How is Pálinka Made?
Making pálinka has become an art with many residents making it at home and drinking it as a way to begin or end a meal. However, the process for making commercial pálinka is done by Master Distillers who understand the nuances of making the best quality fruit spirit.
Bear in mind, true pálinka only comes from Hungary and is made only with fruits native to - and harvested in - Hungary. In the past, pálinka was made with fruit that was not eaten at the end of the growing season. Today, distilleries use only properly ripe and essentially flawless fruits, which are the richest in aroma.
Step 1: The right fruit needs to be selected. Fruits used typically include apricots, pears, plums, sour cherries, apples, mulberries, quince. Once the fruit is selected, it needs to be cleaned and prepared. The pits or stones are removed from stone fruits (e.g. plums, apricots) to prevent cyanide which is contained in these seeds from ending up in the distillate.
Step 2: After the fruit is processed, fermentation begins—without the addition of sugar. True pálinka has no extra sugar, additives or other ingredients. Fermenting the fruit mash at the correct temperature is very important as well. Typically, fermentation takes approximately 10-15 days. After this, secondary fermentation takes place that converts the remaining sugar into alcohol. The condition and quality of the mash before the distillation process will determine the quality of the final product 90% of the time.
Step 3: The distillation process is where the essence of the fruit aroma and the alcohol is being captured, while producing a high alcohol level. The distillation process of pálinka is more complicated than most other liquors.
Traditional Small Pot distillation. This is a double distillation and an ancient method. In this method, a maximum of 1000 liters is distilled in a copper cauldron. Distillers first cook the mash and extract the alcohol from it. The steam is cooled so that the resulting alcoholic liquid is refined by re-distillation in the second step.
Column Still distillation Method. This is a more modern method and has only existed since the mid 1850’s. In this case the cooking and refining takes place in one step.
Small-pot provides deep, “jamy” aromas and a long after-taste. The Column Still technology, on the other hand, results is a more pungent aroma, typical of fresh, ripe fruit and a shorter but intense aftertaste.
First, the pre-distillate separates the volatile substances and smells in the mash that could spoil the batch.
The middle distillate is the actual pálinka and has a 70-80 % ABV level. Master Distillers sometimes temper this with distilled water in order to achieve the right level of alcohol for the final product.
The last fraction of the distillation is the after—distillate. This is typically heavy and smelly with fusel alcohol and is normally thrown away.

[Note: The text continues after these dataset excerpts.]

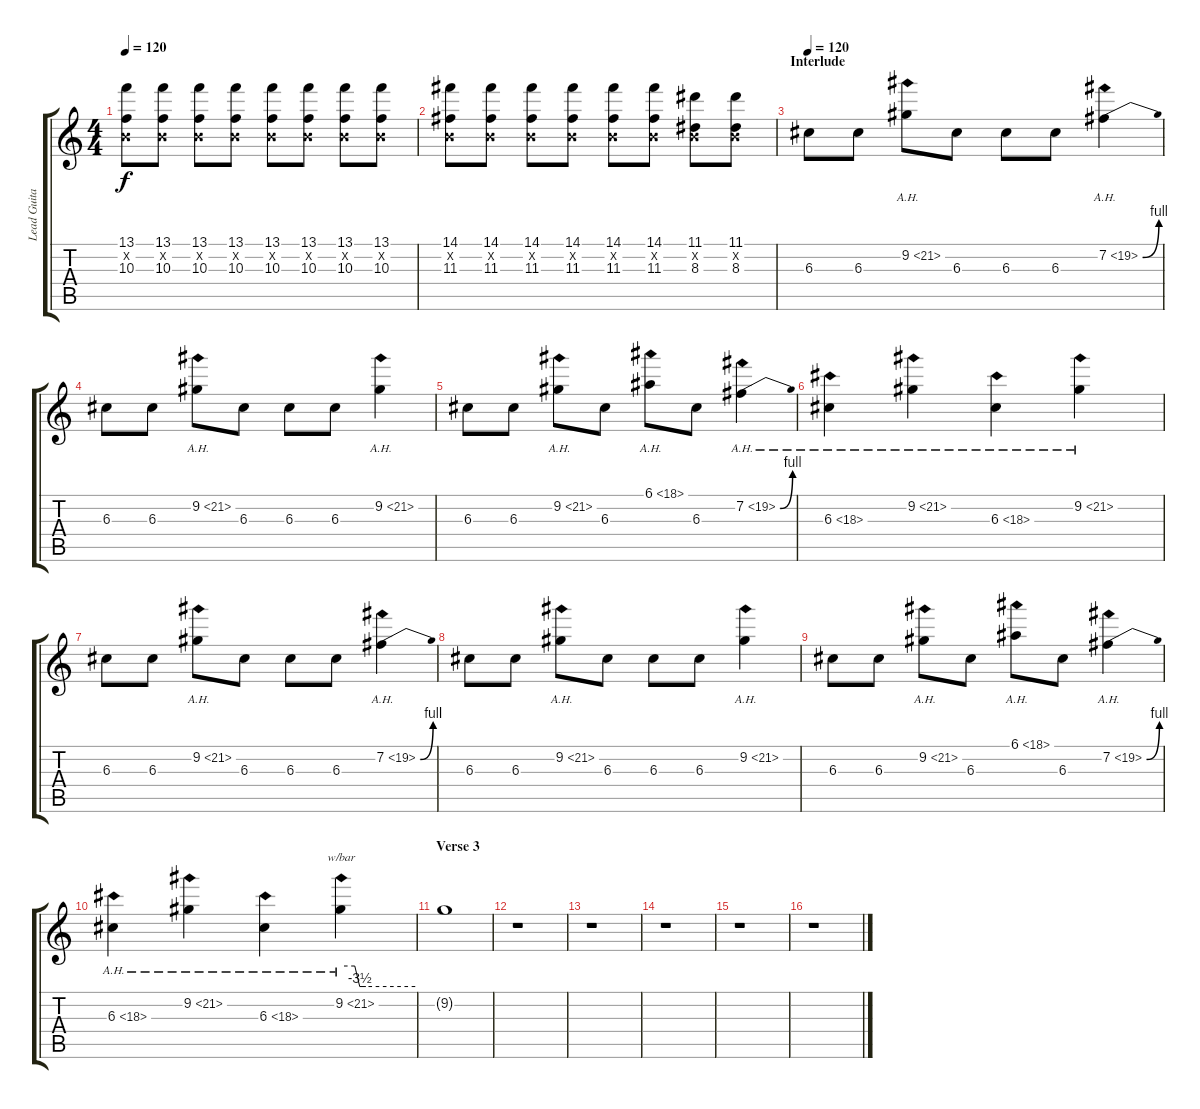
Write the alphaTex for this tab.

\track ("Lead Guitar" "Lead Guita") {instrument overdrivenguitar}
\staff {score tabs}
\tuning (E4 B3 G3 D3 A2 E2) {hide}
\ts (4 4)
\tempo 120
\clef g2
\ks c
(13.1 0.2{x} 10.3).8{dy f} (13.1 0.2{x} 10.3).8 (13.1 0.2{x} 10.3).8 (13.1 0.2{x} 10.3).8 (13.1 0.2{x} 10.3).8 (13.1 0.2{x} 10.3).8 (13.1 0.2{x} 10.3).8 (13.1 0.2{x} 10.3).8 |
(14.1 0.2{x} 11.3).8 (14.1 0.2{x} 11.3).8 (14.1 0.2{x} 11.3).8 (14.1 0.2{x} 11.3).8 (14.1 0.2{x} 11.3).8 (14.1 0.2{x} 11.3).8 (11.1 0.2{x} 8.3).8 (11.1 0.2{x} 8.3).8 |
\section ("" "Interlude")
\tempo 120
6.3.8{volume 7} 6.3.8 9.2{ah 12}.8 6.3.8 6.3.8 6.3.8 7.2{be (bend 0 0 60 4) ah 12}.4 |
6.3.8 6.3.8 9.2{ah 12}.8 6.3.8 6.3.8 6.3.8 9.2{ah 12}.4 |
6.3.8 6.3.8 9.2{ah 12}.8 6.3.8 6.1{ah 12}.8 6.3.8 7.2{be (bend 0 0 60 4) ah 12}.4 |
6.3{ah 12}.4 9.2{ah 12}.4 6.3{ah 12}.4 9.2{ah 12}.4 |
6.3.8 6.3.8 9.2{ah 12}.8 6.3.8 6.3.8 6.3.8 7.2{be (bend 0 0 60 4) ah 12}.4 |
6.3.8 6.3.8 9.2{ah 12}.8 6.3.8 6.3.8 6.3.8 9.2{ah 12}.4 |
6.3.8 6.3.8 9.2{ah 12}.8 6.3.8 6.1{ah 12}.8 6.3.8 7.2{be (bend 0 0 60 4) ah 12}.4 |
6.3{ah 12}.4{volume 6} 9.2{ah 12}.4 6.3{ah 12}.4 9.2{ah 12}.4{tbe (custom default 0 0 11 0 15 -14 20 -14 60 -14)} |
\section ("" "Verse 3")
9.2{t}.1{volume 0} |
r.1 |
r.1 |
r.1 |
r.1 |
r.1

Step 4: The maturation or aging process. After the entire process is completed pálinka is still not ready to be sold. Maturation takes place at high alcohol levels in stainless steel containers. This takes a minimum of 6 months with periods of aeration. When that’s completed, the Master Distiller will start the step by step dilution process using deionized water. This will bring pálinka to the exact desired alcohol level. When completed pálinka will be cooled for 48 hours to 0-5C degrees (32F – 41F) to prepare the liquor for the final micro-filtration.
Typically, pálinka is not aged in wooden barrels. However, it can be. It can also be aged on a fruit bedding. If so, the bedding is usually – but not always - the same fruit that was used for the pálinka. Ageing pálinka on fruit bedding releases additional fruit flavor and sugar from the bedding, which won’t ferment anymore, and makes the pálinka sweeter.
Ageing pálinka in a wooden barrel adds extra flavor and color to the drink as well due to the structure of the wood “breathing” or oxidation. This oxidation softens and smooths the pálinka, making it silkier and softer to drink. Pálinka can be aged in steel tanks as well. Regardless, it should always be stirred during the maturation or ageing process so that the drink is as consistent possible.
For aging in wooden barrels, various woods are used in Hungary in order to create a range of flavors. For example, oak gives a strong, tannic taste, and a deep golden color to pálinka. A chestnut wooden barrel will give a fine tinted color and somewhat smoky character. An acacia wood barrel will result in a greenish-yellow color and a slightly bitter nose.